Taking on the militant group, US warplanes conducted six more strikes on Islamic State targets near the Mosul Dam, the Pentagon said yesterday. Three Humvees, another vehicle, and several improvised explosive device emplacements were destroyed in the attack.
The attacks brought to 90 the number of airstrikes conducted by the fighter jets, drones, and bombers that the US had pressed against the Sunni militants since president Obama authorised the strikes.
General Dempsey however struck a measured note while describing the sort of broad effort that would be needed roll back ISIS in Syria and Iraq.
Meanwhile, Syrian government forces captured Mleiha, a suburb east of Damascus, after five months of heavy fighting.
President Obama had talked about Iraq at the White House on Saturday, but was yet to detail a plan for rolling back ISIS' gains.
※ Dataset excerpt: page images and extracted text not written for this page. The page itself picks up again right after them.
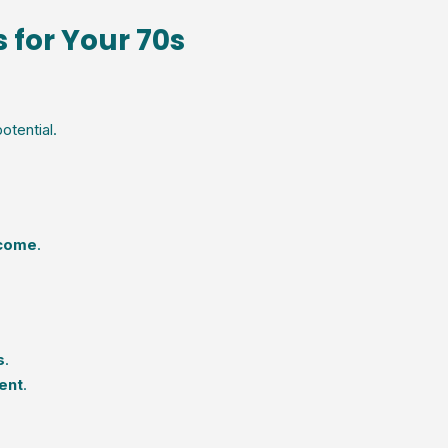
 for Your 70s
otential.
ncome
.
s
.
ent
.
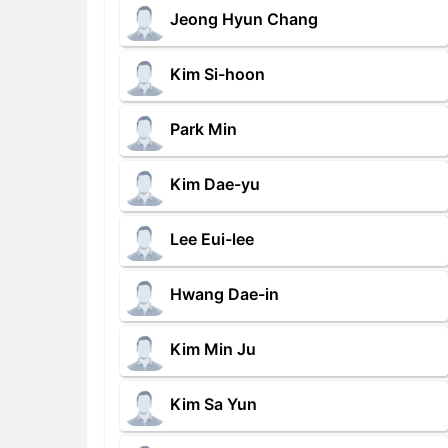
Jeong Hyun Chang
Kim Si-hoon
Park Min
Kim Dae-yu
Lee Eui-lee
Hwang Dae-in
Kim Min Ju
Kim Sa Yun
"It requires a variety of instruments, only one small part of which is airstrikes," he said. "I'm not predicting those will occur in Syria, at least not by the United States of America. But it requires the application of all of the tools of national power - diplomatic, economic, information, military."
According to commentators, general Dempsey's comments were notable as he was the president's top military adviser and had been among the most outspoken in describing the risks of ordering airstrikes in Syria when the civil war there began.
In the current battle with ISIS inside Iraq, Obama's military strategy had been focused on containing the militant organisation rather than defeating it, Defense Department officials and military experts said.